Seoul-based legal firm MAST Law & Consulting is representing a group of 272 viewers who have filed a legal complaint against the South Korean music channel, accusing Mnet of fraud and obstruction of business, and alleging that the business altered vote counts following the show’s July finale.
Airing from May to July, Produce X 101 is the fourth edition of the Mnet reality show and sees members of the public forming a boy band by voting in for their favourite singers. Of the 101 trainees, who originate from various talent agencies, 11 are ultimately chosen.
The viewers behind the complaint claim to have noticed a recurring pattern in the votes – each of which costs around 8 cents per text-in vote – for certain contestants. According to The Korea Herald, the top contestant received 29,978 more votes than the runner-up, with the same gap recurring for pairs of other contestants.
Producers for Produce X 101 released a statement on the show’s official Facebook page on 24 July apologising for the scandal and suggesting that calculating errors were to blame. They denied that the competition had been fixed.

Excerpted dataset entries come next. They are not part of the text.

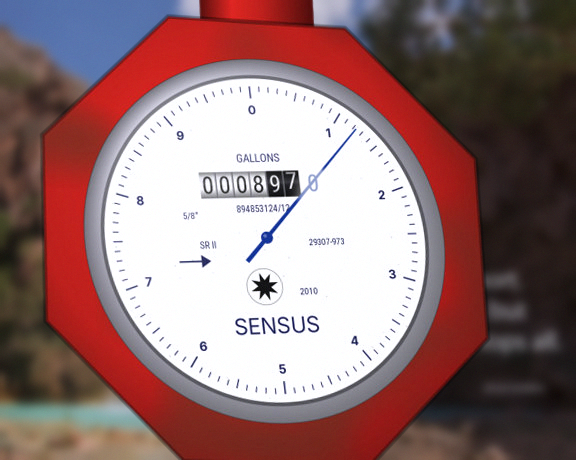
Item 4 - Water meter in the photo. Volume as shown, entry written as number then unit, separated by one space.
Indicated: 8971.2 gal
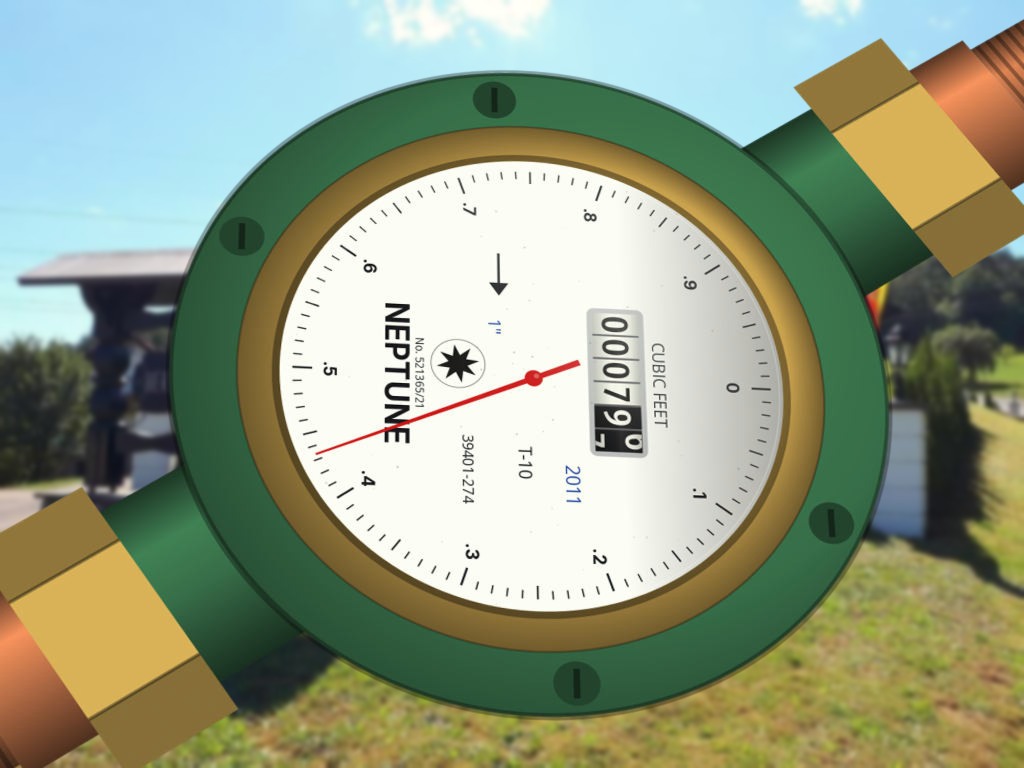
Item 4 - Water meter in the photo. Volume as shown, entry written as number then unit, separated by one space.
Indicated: 796.43 ft³
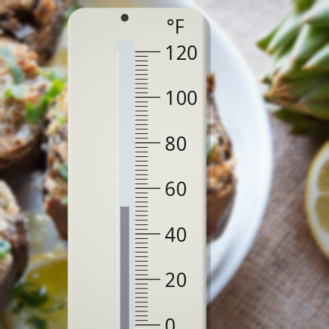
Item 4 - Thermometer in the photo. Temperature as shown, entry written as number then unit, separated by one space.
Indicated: 52 °F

“We will improve our text voting system and calculation system to prevent this problem from occurring again the future,” reads the statement, posted to Mnet’s page for the show. “Our production staff will put in our full effort to produce more transparent and fair programs in the future.”
The legal complaint calls for further investigation by authorities, noting that the results “appear far too unnatural to be the result of the one-week online voting and the text votes, of which there were over 1.4 million.

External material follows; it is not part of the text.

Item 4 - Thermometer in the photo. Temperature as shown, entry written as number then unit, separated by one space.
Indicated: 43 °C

“It seems reasonable to suspect that the released voting results might be different from the actual voting results,” reads the complaint.
CJ ENM and Korean trade body KOCCA did not respond to requests for comment from TBI by press time.
One senior formats exec tells TBI that altering public votes to change the result of a programme is rife across entertainment, and that the outcome of the Produce X 101 case is unlikely to “influence the trust [between broadcaster and audience] across other shows”.
“I don’t think there will be any consequences globally in relation to the voting mechanisms,” the source told TBI. “It’s limited to that case in that territory and it’s a breach of confidence between them and their voters, so they will need to regain their trust of voters.”
Copycat case
The controversy around Produce X 101 comes more than a year after CJ ENM accused Baidu-owned Chinese platform iQiyi of ripping off the Produce X 101 format in its own show Idol 101.
Formats watchdog FRAPA hosted a case study of the two formats at MIPTV in Cannes in April 2018, comparing side-by-side footage of both formats and ultimately assigning the Chinese programme its highest “copy score” to date.